[Collected data]

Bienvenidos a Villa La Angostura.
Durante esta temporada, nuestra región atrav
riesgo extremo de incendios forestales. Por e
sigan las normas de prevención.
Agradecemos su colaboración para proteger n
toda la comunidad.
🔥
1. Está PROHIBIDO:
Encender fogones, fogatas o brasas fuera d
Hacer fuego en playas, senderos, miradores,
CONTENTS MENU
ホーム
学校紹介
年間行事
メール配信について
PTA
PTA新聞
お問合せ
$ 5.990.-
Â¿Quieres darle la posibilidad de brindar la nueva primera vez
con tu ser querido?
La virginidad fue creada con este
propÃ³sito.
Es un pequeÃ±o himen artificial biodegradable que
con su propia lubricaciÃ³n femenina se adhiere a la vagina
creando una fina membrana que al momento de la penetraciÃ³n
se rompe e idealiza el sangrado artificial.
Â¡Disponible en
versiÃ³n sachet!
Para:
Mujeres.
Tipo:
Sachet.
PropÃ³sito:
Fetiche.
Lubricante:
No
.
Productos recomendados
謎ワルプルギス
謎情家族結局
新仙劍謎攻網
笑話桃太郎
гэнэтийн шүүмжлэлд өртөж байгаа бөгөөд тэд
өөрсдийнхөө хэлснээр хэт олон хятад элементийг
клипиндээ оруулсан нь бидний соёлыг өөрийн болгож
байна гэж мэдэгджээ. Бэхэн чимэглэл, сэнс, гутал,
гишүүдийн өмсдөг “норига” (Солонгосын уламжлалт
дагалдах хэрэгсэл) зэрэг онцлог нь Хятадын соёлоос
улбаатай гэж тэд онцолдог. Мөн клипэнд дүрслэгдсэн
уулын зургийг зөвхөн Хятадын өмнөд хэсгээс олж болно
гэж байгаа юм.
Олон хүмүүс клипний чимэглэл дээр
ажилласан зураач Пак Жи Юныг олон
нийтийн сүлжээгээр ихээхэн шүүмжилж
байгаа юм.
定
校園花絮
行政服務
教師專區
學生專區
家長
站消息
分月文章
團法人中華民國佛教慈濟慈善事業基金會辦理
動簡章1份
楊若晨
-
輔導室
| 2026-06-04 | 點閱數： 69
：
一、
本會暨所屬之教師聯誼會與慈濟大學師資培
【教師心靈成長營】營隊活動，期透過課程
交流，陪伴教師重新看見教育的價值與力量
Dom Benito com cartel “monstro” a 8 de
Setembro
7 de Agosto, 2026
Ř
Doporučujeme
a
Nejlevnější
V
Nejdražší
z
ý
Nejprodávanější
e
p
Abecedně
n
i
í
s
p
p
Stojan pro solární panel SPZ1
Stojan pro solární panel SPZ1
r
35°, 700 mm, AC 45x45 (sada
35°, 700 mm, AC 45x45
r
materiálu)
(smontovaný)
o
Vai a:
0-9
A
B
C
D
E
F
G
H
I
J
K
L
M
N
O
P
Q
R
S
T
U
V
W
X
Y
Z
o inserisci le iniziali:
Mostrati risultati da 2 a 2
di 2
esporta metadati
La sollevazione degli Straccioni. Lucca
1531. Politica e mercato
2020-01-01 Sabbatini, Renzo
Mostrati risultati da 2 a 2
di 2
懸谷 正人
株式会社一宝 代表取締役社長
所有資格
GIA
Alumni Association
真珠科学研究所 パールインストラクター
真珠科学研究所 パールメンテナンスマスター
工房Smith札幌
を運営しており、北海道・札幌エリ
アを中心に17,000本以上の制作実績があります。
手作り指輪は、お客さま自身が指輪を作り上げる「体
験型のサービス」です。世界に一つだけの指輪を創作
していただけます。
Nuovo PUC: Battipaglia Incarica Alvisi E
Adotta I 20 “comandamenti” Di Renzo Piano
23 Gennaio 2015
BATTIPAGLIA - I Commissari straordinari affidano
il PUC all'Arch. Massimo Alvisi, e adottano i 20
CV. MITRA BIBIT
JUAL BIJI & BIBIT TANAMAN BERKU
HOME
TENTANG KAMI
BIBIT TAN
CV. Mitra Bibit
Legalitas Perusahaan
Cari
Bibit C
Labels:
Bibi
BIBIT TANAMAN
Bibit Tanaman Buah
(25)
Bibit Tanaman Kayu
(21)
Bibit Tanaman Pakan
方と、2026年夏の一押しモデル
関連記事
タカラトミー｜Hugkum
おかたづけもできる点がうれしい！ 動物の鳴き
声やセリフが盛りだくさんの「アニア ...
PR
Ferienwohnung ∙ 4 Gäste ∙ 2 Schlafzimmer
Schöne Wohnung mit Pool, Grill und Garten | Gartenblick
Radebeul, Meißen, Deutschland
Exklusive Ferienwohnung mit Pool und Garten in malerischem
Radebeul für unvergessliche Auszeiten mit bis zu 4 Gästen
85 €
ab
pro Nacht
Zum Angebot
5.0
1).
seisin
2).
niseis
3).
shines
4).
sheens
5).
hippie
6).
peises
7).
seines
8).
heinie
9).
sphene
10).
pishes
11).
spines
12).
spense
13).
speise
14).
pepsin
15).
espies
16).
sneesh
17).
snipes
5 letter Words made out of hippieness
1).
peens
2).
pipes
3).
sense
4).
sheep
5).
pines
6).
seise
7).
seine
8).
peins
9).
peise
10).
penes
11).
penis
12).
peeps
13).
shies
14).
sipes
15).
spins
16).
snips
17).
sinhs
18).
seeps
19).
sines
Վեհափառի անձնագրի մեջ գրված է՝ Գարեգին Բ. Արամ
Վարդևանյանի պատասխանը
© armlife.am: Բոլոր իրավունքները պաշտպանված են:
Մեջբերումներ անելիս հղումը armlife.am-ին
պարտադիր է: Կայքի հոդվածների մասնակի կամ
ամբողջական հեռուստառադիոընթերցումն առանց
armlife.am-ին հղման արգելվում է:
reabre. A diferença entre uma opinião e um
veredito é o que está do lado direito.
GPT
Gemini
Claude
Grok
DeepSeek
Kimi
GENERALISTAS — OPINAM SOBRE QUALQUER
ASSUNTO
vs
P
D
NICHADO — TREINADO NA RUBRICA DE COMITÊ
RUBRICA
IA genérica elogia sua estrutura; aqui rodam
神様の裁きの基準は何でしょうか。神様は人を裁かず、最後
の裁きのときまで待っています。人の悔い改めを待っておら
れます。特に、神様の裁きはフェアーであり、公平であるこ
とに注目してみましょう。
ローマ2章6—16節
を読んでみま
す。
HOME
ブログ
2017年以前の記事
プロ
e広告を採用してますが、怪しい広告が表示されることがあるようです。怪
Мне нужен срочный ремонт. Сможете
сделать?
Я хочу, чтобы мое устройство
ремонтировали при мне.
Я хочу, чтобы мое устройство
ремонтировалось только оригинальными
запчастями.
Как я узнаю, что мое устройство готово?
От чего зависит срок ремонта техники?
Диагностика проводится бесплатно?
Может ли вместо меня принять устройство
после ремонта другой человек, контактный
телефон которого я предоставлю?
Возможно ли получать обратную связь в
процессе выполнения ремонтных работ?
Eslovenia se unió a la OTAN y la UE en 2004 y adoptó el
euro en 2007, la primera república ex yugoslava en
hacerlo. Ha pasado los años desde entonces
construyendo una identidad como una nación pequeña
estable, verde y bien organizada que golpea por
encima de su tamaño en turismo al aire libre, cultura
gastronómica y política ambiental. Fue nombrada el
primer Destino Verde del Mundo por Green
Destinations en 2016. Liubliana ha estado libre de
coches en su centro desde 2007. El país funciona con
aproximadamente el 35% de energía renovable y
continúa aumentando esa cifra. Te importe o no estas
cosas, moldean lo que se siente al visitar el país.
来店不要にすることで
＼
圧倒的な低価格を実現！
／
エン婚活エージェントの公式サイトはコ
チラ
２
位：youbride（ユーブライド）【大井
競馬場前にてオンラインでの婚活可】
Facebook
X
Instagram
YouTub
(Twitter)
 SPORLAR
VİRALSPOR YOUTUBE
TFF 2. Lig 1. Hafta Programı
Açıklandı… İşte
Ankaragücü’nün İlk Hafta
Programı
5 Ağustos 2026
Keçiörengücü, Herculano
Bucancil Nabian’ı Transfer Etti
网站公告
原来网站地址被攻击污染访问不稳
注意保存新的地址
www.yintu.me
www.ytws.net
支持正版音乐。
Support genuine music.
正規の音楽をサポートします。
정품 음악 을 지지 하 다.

### WHAT THE EXERCISE ASKS
Render every line from the start of the items through the line containing "Â¡Disponible en", inclusive, as a JSON list of strings with one string per line, leaving out blank lines.

### FINAL ANSWER
[
  "Bienvenidos a Villa La Angostura.",
  "Durante esta temporada, nuestra región atrav",
  "riesgo extremo de incendios forestales. Por e",
  "sigan las normas de prevención.",
  "Agradecemos su colaboración para proteger n",
  "toda la comunidad.",
  "🔥",
  "1. Está PROHIBIDO:",
  "Encender fogones, fogatas o brasas fuera d",
  "Hacer fuego en playas, senderos, miradores,",
  "CONTENTS MENU",
  "ホーム",
  "学校紹介",
  "年間行事",
  "メール配信について",
  "PTA",
  "PTA新聞",
  "お問合せ",
  "$ 5.990.-",
  "Â¿Quieres darle la posibilidad de brindar la nueva primera vez",
  "con tu ser querido?",
  "La virginidad fue creada con este",
  "propÃ³sito.",
  "Es un pequeÃ±o himen artificial biodegradable que",
  "con su propia lubricaciÃ³n femenina se adhiere a la vagina",
  "creando una fina membrana que al momento de la penetraciÃ³n",
  "se rompe e idealiza el sangrado artificial.",
  "Â¡Disponible en"
]